**Text under study**
┏━━
Do Re Mi Fa Sol La Si

Letter names:

C D E F G A B

The demo also recognizes multiple localized solfège systems and maps them internally back to Do Re Mi Fa Sol La Si:

  • French / Spanish / Portuguese (accented):
    Dó Ré Mí Fá Sol Lá Sí

  • Filipino / Tagalog:
    Do Re Mi Fa Sol La Ti (Ti is treated as Si).

  • Chinese:
    哆 来 咪 发 唆 拉 西

  • Korean (Hangul):
    도 레 미 파 솔 라 시

  • Japanese (Katakana):
    ド レ ミ ファ ソ ラ シ

  • Russian (Cyrillic):
    До Ре Ми Фа Соль Ля Си

  • Hindi (Devanagari):
    सा रे ग म प ध नि

  • Thai:
    โด เร มี ฟา ซอล ลา ซี

  • Vietnamese:
    Đô Rê Mi Fa Sol La Si

So all these examples are musically equivalent in this demo:

Do4Q
C4Q
Dó4Q
哆4Q
도4Q
ド4Q
До4Q
सा4Q
โด4Q
Đô4Q

4.3 Accidentals

Accidentals can be written before or after the octave:

Do#4Q Do4#Q
Dob4Q Do4bQ

Sharp: # or
Flat: b or

Both forms are understood by the engine.
┗━━
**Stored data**
┏━━
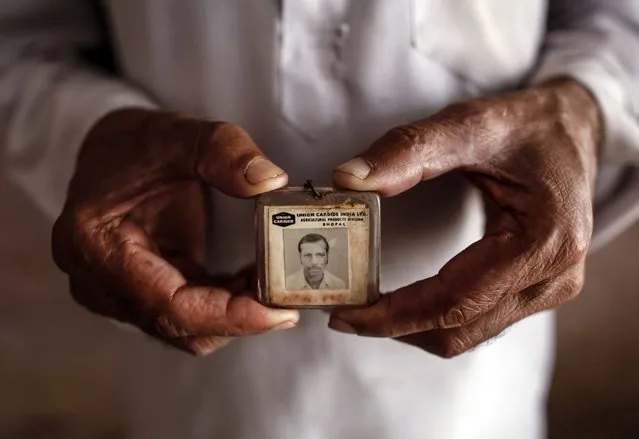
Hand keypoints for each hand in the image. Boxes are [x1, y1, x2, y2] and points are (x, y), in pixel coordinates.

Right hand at [52, 109, 298, 354]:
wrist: (110, 155)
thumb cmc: (134, 144)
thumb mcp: (178, 134)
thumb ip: (222, 150)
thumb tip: (270, 181)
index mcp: (96, 245)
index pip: (166, 305)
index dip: (225, 316)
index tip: (277, 311)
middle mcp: (97, 282)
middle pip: (178, 326)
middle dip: (238, 318)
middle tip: (290, 296)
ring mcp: (116, 294)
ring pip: (185, 328)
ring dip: (234, 313)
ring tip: (275, 282)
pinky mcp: (140, 295)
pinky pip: (187, 315)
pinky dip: (223, 305)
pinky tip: (253, 280)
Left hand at [329, 79, 600, 357]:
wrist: (574, 127)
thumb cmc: (530, 125)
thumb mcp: (470, 124)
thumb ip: (409, 150)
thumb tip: (348, 179)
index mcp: (546, 242)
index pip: (454, 300)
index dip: (394, 314)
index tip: (345, 314)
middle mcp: (555, 277)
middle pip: (459, 328)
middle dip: (395, 326)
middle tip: (342, 312)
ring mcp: (550, 289)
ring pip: (467, 333)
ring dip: (412, 328)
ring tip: (364, 309)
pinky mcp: (537, 288)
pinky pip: (478, 321)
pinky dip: (434, 319)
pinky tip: (402, 303)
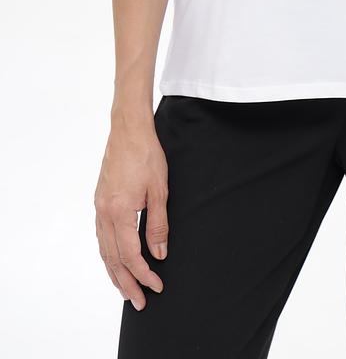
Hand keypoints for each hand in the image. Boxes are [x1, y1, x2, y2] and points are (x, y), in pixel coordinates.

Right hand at [94, 113, 168, 309]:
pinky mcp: (100, 200)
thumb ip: (158, 225)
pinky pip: (101, 236)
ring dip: (114, 272)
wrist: (128, 130)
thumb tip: (159, 255)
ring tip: (125, 289)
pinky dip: (108, 253)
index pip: (130, 255)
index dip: (143, 274)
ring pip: (104, 249)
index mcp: (119, 212)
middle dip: (126, 283)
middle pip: (112, 258)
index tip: (156, 286)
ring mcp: (99, 207)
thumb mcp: (159, 191)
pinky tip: (114, 260)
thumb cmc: (146, 155)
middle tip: (138, 302)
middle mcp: (104, 213)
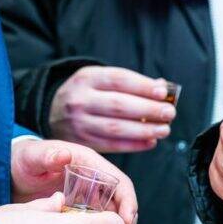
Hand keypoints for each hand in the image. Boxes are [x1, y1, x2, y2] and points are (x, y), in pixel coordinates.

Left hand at [11, 138, 137, 223]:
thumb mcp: (33, 157)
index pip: (121, 184)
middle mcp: (95, 181)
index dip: (128, 203)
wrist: (11, 173)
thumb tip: (64, 155)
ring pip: (111, 218)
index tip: (126, 222)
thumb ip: (47, 156)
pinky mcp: (81, 211)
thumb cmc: (24, 160)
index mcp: (91, 164)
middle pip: (121, 205)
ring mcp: (89, 197)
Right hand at [49, 66, 176, 152]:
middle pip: (119, 105)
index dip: (143, 86)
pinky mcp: (82, 142)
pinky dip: (134, 145)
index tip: (164, 93)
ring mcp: (79, 123)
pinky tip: (150, 142)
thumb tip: (163, 88)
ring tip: (164, 130)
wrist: (53, 112)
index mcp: (87, 78)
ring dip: (144, 130)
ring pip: (116, 128)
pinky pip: (111, 145)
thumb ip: (130, 83)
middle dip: (148, 110)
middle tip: (169, 113)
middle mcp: (80, 100)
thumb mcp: (100, 79)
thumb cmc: (87, 94)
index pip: (119, 80)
┗━━
**Exercise**
Answer these questions using the solfège text:
1. In the Filipino / Tagalog system, which syllable is treated as Si?
2. How is Sol written in the Russian (Cyrillic) system?
3. Where can accidentals be written relative to the octave?

**Solution to the exercise**
1. Ti
2. Соль
3. Before or after the octave